Jensen et al. [20] use models of CSMA/CD to compare the tools SPIN and Uppaal. Their models are much more abstract than ours. It is proven that no collisions will ever occur, without stating the exact conditions under which this statement holds.

To the best of our knowledge, Parrow [21] is the only one who used process algebra (CCS) to model and analyse CSMA. His untimed model of CSMA/CD is extremely abstract and the analysis performed is limited to two nodes only, avoiding scenarios such as the hidden station problem.

There are far fewer formal analyses techniques available when it comes to CSMA/CA (with and without virtual medium sensing). Traditional approaches to the analysis of network protocols are simulation and test-bed experiments. This is also the case for CSMA/CA (e.g. [4]). While these are important and valid methods for protocol evaluation, in particular for quantitative performance evaluation, they have limitations in regards to the evaluation of basic protocol correctness properties.

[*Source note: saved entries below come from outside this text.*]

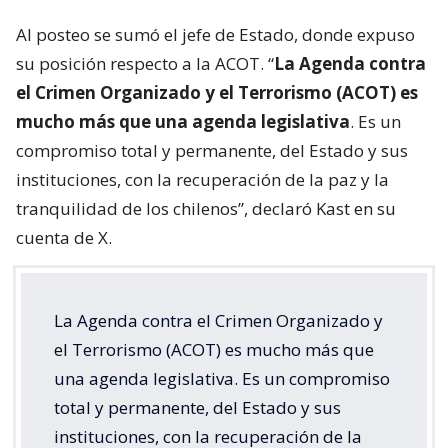
Al posteo se sumó el jefe de Estado, donde expuso
su posición respecto a la ACOT. “
La Agenda contra
el Crimen Organizado y el Terrorismo (ACOT) es
mucho más que una agenda legislativa
. Es un
compromiso total y permanente, del Estado y sus
instituciones, con la recuperación de la paz y la
tranquilidad de los chilenos”, declaró Kast en su
cuenta de X.
La Agenda contra el Crimen Organizado y
el Terrorismo (ACOT) es mucho más que
una agenda legislativa. Es un compromiso
total y permanente, del Estado y sus
instituciones, con la recuperación de la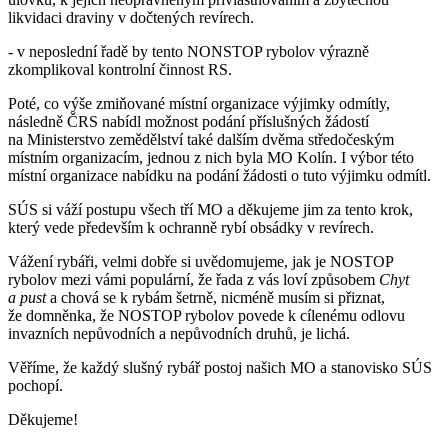
likvidaci draviny v dočtených revírech.
- v neposlední řadě by tento NONSTOP rybolov výrazně
zkomplikoval kontrolní činnost RS.
Poté, co výše zmiňované místní organizace výjimky odmítly,
následně ČRS nabídl možnost podání příslušných žádostí
na Ministerstvo zemědělství také dalším dvěma středočeským
místním organizacím, jednou z nich byla MO Kolín. I výbor této
místní organizace nabídku na podání žádosti o tuto výjimku odmítl.
SÚS si váží postupu všech tří MO a děkujeme jim za tento krok,
který vede především k ochranně rybí obsádky v revírech.
Vážení rybáři, velmi dobře si uvědomujeme, jak je NOSTOP
rybolov mezi vámi populární, že řada z vás loví způsobem
Chyt
a pust
a chová se k rybám šetrně, nicméně musím si přiznat,
že domněnka, že NOSTOP rybolov povede k cílenému odlovu
invazních nepůvodních a nepůvodních druhů, je lichá.
Věříme, že každý slušný rybář postoj našich MO a stanovisko SÚS
pochopí.
Děkujeme!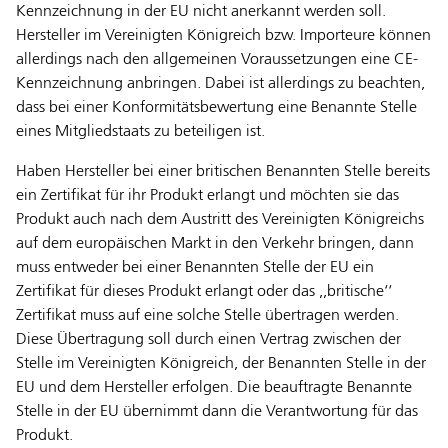
Kennzeichnung in der EU nicht anerkannt werden soll.
Hersteller im Vereinigten Königreich bzw. Importeure können
allerdings nach den allgemeinen Voraussetzungen eine CE-
Kennzeichnung anbringen. Dabei ist allerdings zu beachten,
dass bei einer Konformitätsbewertung eine Benannte Stelle
eines Mitgliedstaats zu beteiligen ist.
Haben Hersteller bei einer britischen Benannten Stelle bereits
ein Zertifikat für ihr Produkt erlangt und möchten sie das
Produkt auch nach dem Austritt des Vereinigten Königreichs
auf dem europäischen Markt in den Verkehr bringen, dann
muss entweder bei einer Benannten Stelle der EU ein
Zertifikat für dieses Produkt erlangt oder das ,,britische‘‘
Zertifikat muss auf eine solche Stelle übertragen werden.
Diese Übertragung soll durch einen Vertrag zwischen der
Stelle im Vereinigten Königreich, der Benannten Stelle in der
EU und dem Hersteller erfolgen. Die beauftragte Benannte
Stelle in der EU übernimmt dann die Verantwortung für das
Produkt.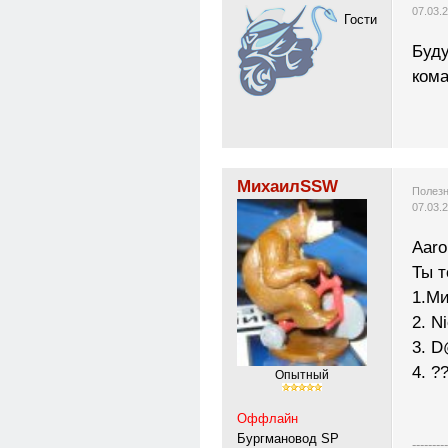
07.03.
Гости
Буду
кома
МихаилSSW
Полезн
07.03.
Aaro
Ты т
1.М
2. N
3. D
4. ?
Опытный
Оффлайн
Бургмановод SP
---------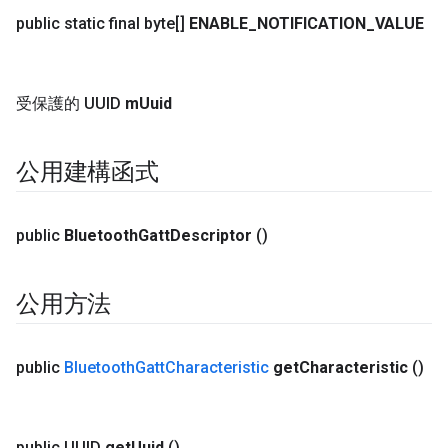
public static final byte[]
ENABLE
_
NOTIFICATION
_
VALUE
受保護的 UUID
m
Uuid
公用建構函式
public
Bluetooth
Gatt
Descriptor
()
公用方法
public
Bluetooth
Gatt
Characteristic
get
Characteristic
()
public UUID
get
Uuid
()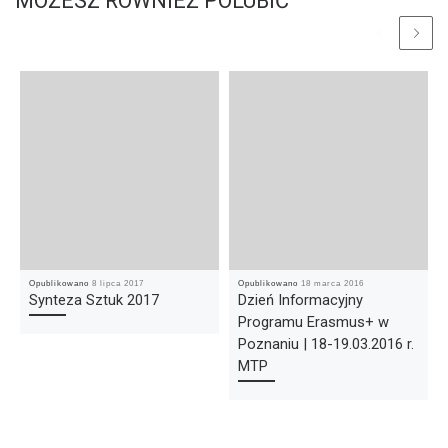
MOŻESZ RÓWNIEŻ POLUBIĆ
Opublikowano
8 lipca 2017
Opublikowano
18 marca 2016
Synteza Sztuk 2017
Dzień Informacyjny
Programu Erasmus+ w
Poznaniu | 18-19.03.2016 r.
MTP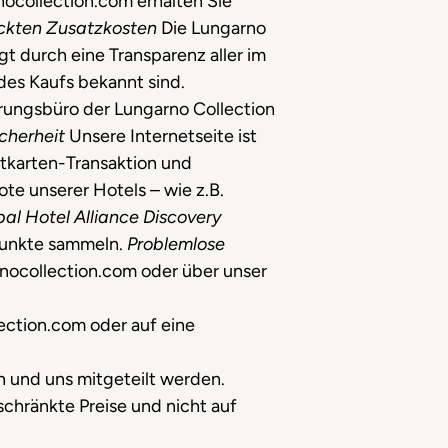
nocollection.com erhalten Sie
eckten Zusatzkosten
Die Lungarno
 durch eine Transparenz aller im
des Kaufs bekannt sind.
rungsbüro der Lungarno Collection
cherheit
Unsere Internetseite ist
itkarten-Transaktion und
e unserer Hotels – wie z.B.
al Hotel Alliance Discovery
 Punkte sammeln.
Problemlose
rnocollection.com oder über unser
ection.com oder auf eine
 und uns mitgeteilt werden.
eschränkte Preise und nicht auf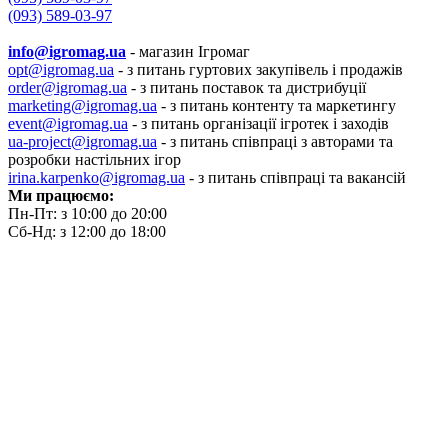
(093) 589-03-97
info@igromag.ua
- магазин Ігромаг
opt@igromag.ua
- з питань гуртових закупівель і продажів
order@igromag.ua
- з питань поставок та дистрибуції
marketing@igromag.ua
- з питань контенту та маркетингу
event@igromag.ua
- з питань організації ігротек і заходів
ua-project@igromag.ua
- з питань співпраці з авторами та
розробки настільних ігор
irina.karpenko@igromag.ua
- з питань співпраці та вакансій
Ми працюємо:
Пн-Пт: з 10:00 до 20:00
Сб-Нд: з 12:00 до 18:00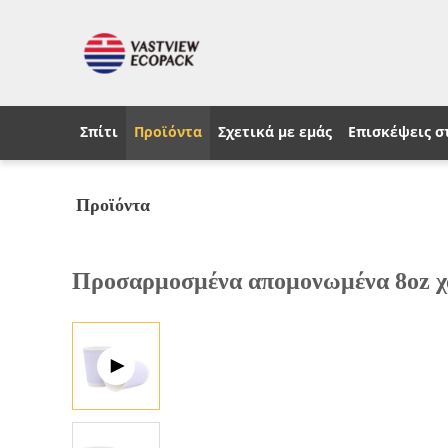
Σπίτι
Προϊόντα
Σχετικά με εμάς
Επισκέψεις σ
Προϊόντα
Προσαρμοσμένα απομονωμένα 8oz χα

Following the spirit of the above-mentioned research of model checking CSMA, Fruth [15] analyses CSMA/CA using PTAs and PRISM. He considers properties such as the minimum probability of two nodes successfully completing their transmissions, and maximum expected number of collisions until two nodes have successfully completed their transmissions. As before, this analysis technique does not scale; in [15] the experiments are limited to two contending nodes only.

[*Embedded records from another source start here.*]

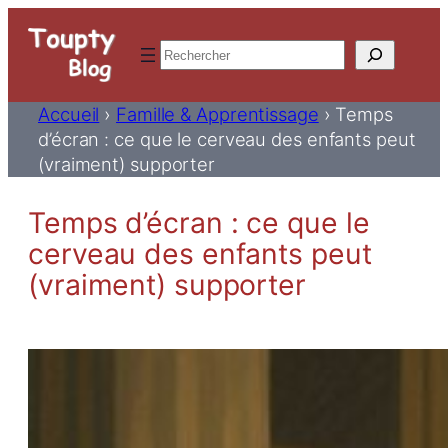
Rechercher
Accueil
›
Famille & Apprentissage
›
Temps
d’écran : ce que le cerveau des enfants peut
(vraiment) supporter
Temps d’écran : ce que le
cerveau des enfants peut
(vraiment) supporter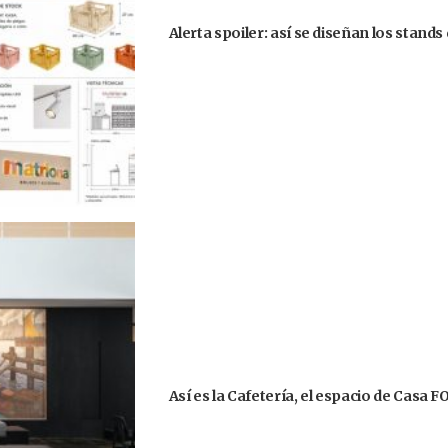
Alerta spoiler: así se diseñan los stand
Así es la Cafetería, el espacio de Casa 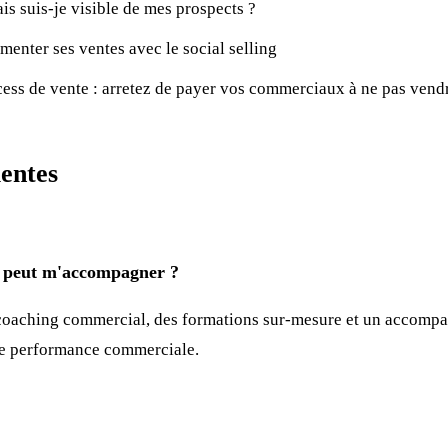
is suis-je visible de mes prospects ?
menter ses ventes avec le social selling
ess de vente : arretez de payer vos commerciaux à ne pas vend
entes
eut m'accompagner ?
oaching commercial, des formations sur-mesure et un accompa
re performance commerciale.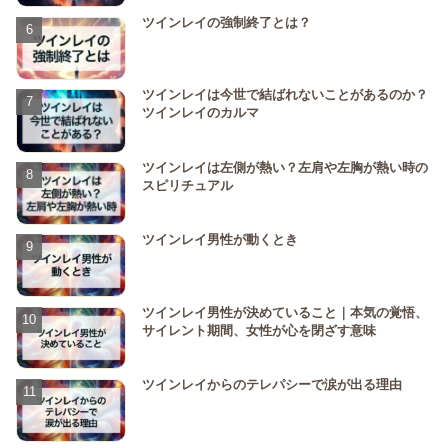
ツインレイの強制終了とは？
ツインレイは今世で結ばれないことがあるのか？
ツインレイのカルマ
ツインレイは左側が熱い？左肩や左胸が熱い時の
スピリチュアル
ツインレイ男性が動くとき
ツインレイ男性が決めていること｜本気の覚悟、
サイレント期間、女性が心を閉ざす意味
ツインレイからのテレパシーで涙が出る理由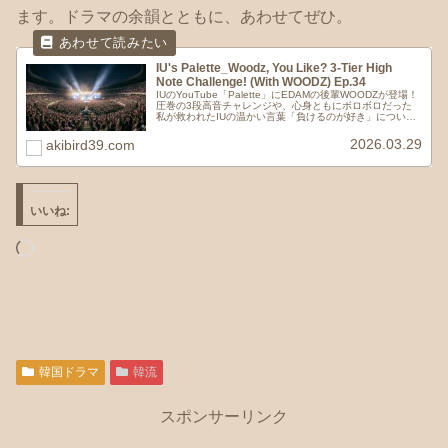
ます。ドラマの余韻とともに、あわせてぜひ。
IU's Palette_Woodz, You Like? 3-Tier High
Note Challenge! (With WOODZ) Ep.34
IUのYouTube「Palette」にEDAMの後輩WOODZが登場！
圧巻の3段高音チャレンジや、心身ともにボロボロだった
私が救われたIUの温かい言葉「負けるのが好き」について
熱く語ります。4月10日放送の新ドラマ『パーフェクト・
クラウン』情報も！
2026.03.29
akibird39.com
いいね:
読
み
込
み
中…
韓国ドラマ
韓流
スポンサーリンク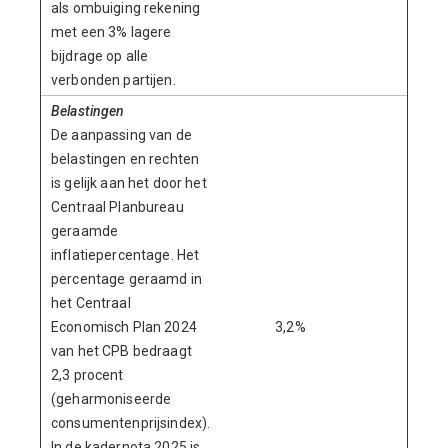
als ombuiging rekening
met een 3% lagere
bijdrage op alle
verbonden partijen.
Belastingen
De aanpassing van de
belastingen en rechten
is gelijk aan het door het
Centraal Planbureau
geraamde
inflatiepercentage. Het
percentage geraamd in
het Centraal
Economisch Plan 2024
3,2%
4,4%
van het CPB bedraagt
2,3 procent
(geharmoniseerde
consumentenprijsindex).
In de kadernota 2025 is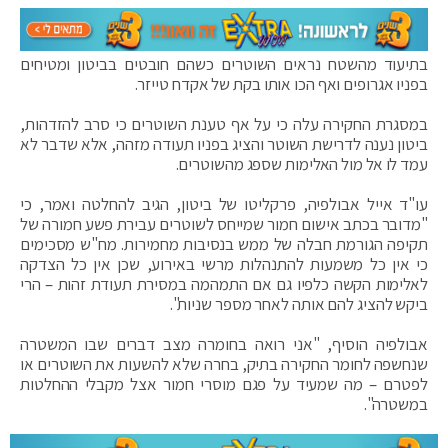
בתיעוד מהשטח נראים השוטרים כשהם חובטים בביטון ומטיחים
בפניו אגרופים ואף הכו אותו בקת של אקדח טייזר.
במסגרת החקירה עלה כי על אף טענת השוטרים כי סרב להזדהות,
ביטון נענה לדרישת השוטר והציג בפניו תעודה מזהה, אלא שדבר לא
עמד לו אל מול האלימות שספג מהשוטרים.
עו"ד אייל אבולפיה, פרקליטו של ביטון, הגיב להחלטה ואמר, כי
"מדובר בכתב אישום חמור שמייחס לשוטרים עבירת פשע חמורה של
תקיפה הגורמת חבלה של ממש בנסיבות מחמירות. מח"ש מסכימים
כי אין כל משמעות להתנהלות מרשי באירוע, שכן אין כל הצדקה
לאלימות הקשה כלפיו גם אם התמהמה במסירת תעודת זהות – הרי
ביקש להציג להם אותה לאחר מספר שניות".
אבולפיה הוסיף, "אני רואה בחומרה מצב דברים שבו המשטרה
שנחשפה לחומר החקירה בתיק, בחרה שלא להשעות את השוטרים או
לפטרם – מה שמעיד על פגם מוסרי חמור אצל מקבלי ההחלטות
במשטרה".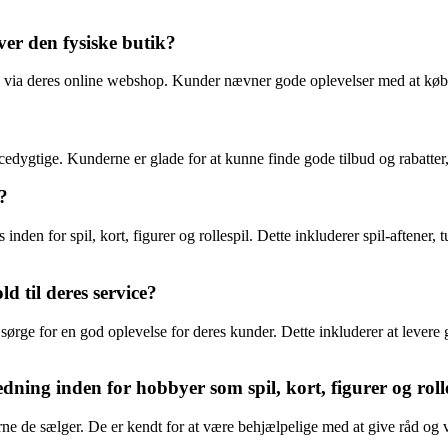
er den fysiske butik?
 via deres online webshop. Kunder nævner gode oplevelser med at købe 
cedygtige. Kunderne er glade for at kunne finde gode tilbud og rabatter
?
 inden for spil, kort, figurer og rollespil. Dette inkluderer spil-aftener,
d til deres service?
t sørge for en god oplevelse for deres kunder. Dette inkluderer at levere 
dning inden for hobbyer som spil, kort, figurer og roll
 de sælger. De er kendt for at være behjælpelige med at give råd og vej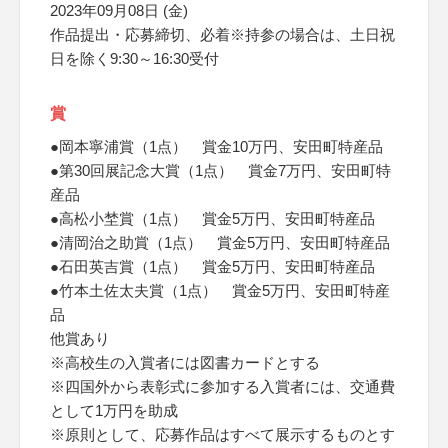
2023年09月08日 (金)
作品提出・応募締切、必着※持参の場合は、土日祝
日を除く9:30～16:30受付
賞
●岡本寧浦賞（1点） 賞金10万円、安田町特産品
●第30回展記念大賞（1点） 賞金7万円、安田町特
産品
●高松小埜賞（1点） 賞金5万円、安田町特産品
●清岡治之助賞（1点） 賞金5万円、安田町特産品
●石田英吉賞（1点） 賞金5万円、安田町特産品
●竹本土佐太夫賞（1点） 賞金5万円、安田町特産
品
他賞あり
※高校生の入賞者には図書カードとする
※四国外から表彰式に参加する入賞者には、交通費
として1万円を助成
※原則として、応募作品はすべて展示するものとす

Beyond model checking, simulation and test-bed experiments, we are only aware of two other formal approaches. In [1] Markov chains are used to derive an accurate, analytical model to compute the throughput of CSMA/CA. Calculating throughput is an orthogonal task to our vision of proving (functional) correctness.

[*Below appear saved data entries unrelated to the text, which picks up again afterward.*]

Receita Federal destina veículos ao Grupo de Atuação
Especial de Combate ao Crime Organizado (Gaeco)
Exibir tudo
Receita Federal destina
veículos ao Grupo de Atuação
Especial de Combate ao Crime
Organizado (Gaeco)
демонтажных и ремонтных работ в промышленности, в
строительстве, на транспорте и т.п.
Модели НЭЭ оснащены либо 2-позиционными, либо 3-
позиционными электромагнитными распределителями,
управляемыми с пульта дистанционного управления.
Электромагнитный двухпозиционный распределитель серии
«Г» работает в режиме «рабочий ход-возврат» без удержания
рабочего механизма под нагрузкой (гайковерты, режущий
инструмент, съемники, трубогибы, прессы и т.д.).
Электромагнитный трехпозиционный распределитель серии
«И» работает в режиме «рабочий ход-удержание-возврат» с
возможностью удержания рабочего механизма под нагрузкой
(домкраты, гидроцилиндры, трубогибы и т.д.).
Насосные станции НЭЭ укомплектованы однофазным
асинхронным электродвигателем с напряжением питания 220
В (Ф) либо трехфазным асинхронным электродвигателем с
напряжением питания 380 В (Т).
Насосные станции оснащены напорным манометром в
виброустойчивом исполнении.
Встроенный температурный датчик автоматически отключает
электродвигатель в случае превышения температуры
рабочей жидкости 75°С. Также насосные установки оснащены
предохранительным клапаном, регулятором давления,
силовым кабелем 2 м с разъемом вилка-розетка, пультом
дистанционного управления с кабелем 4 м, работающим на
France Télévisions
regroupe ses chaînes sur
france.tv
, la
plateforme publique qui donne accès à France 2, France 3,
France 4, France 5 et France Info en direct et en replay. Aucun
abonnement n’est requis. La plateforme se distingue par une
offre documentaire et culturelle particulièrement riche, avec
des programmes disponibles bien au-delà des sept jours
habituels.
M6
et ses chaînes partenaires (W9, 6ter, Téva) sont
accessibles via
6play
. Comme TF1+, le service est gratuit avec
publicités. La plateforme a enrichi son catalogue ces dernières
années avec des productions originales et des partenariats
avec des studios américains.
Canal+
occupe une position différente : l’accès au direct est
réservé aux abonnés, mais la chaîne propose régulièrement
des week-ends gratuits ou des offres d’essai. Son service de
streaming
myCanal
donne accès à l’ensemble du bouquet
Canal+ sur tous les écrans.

An approach aiming at proving the correctness of CSMA/CA with virtual carrier sensing (RTS/CTS), and hence related to ours, is presented in [3]. Based on stochastic bigraphs with sharing it uses rewrite rules to analyse quantitative properties. Although it is an approach that is capable to analyse arbitrary topologies, to apply the rewrite rules a particular topology needs to be modelled by a directed acyclic graph structure, which is part of the bigraph.

7 Conclusion

In this paper we have proposed a novel process algebra, called ALL, that can be used to model, verify and analyse link layer protocols. Since we aimed at a process algebra featuring aspects of the link layer such as frame collisions, as well as arbitrary data structures (to model a rich class of protocols), we could not use any of the existing algebras. The design of ALL is layered. The first layer allows modelling protocols in some sort of pseudo code, which hopefully makes our approach accessible for network and software researchers/engineers. The other layers are mainly for giving a formal semantics to the language. The layer of partial network expressions, the third layer, provides a unique and sophisticated mechanism for modelling the collision of frames. As it is hard-wired in the semantics there is no need to model collisions manually when modelling a protocol, as it was done before [21]. Next to primitives needed for modelling link layer protocols (e.g. transmit) and standard operators of process algebra (e.g. nondeterministic choice), ALL provides an operator for probabilistic choice.

This operator is needed to model aspects of link layer protocols such as the exponential backoff for the Carrier-Sense Multiple Access with Collision Avoidance protocol, the case study we have chosen to demonstrate the applicability of ALL. We have modelled and analysed two versions of CSMA/CA, without and with virtual carrier sensing. Our analysis has confirmed the hidden station problem for the version without virtual carrier sensing. However, we have also shown that the version with virtual carrier sensing overcomes not only this problem, but also the exposed station problem with probability 1. Yet the protocol cannot guarantee packet delivery, not even with probability 1.

To perform this analysis we had to formalise suitable liveness properties for link layer protocols specified in our framework.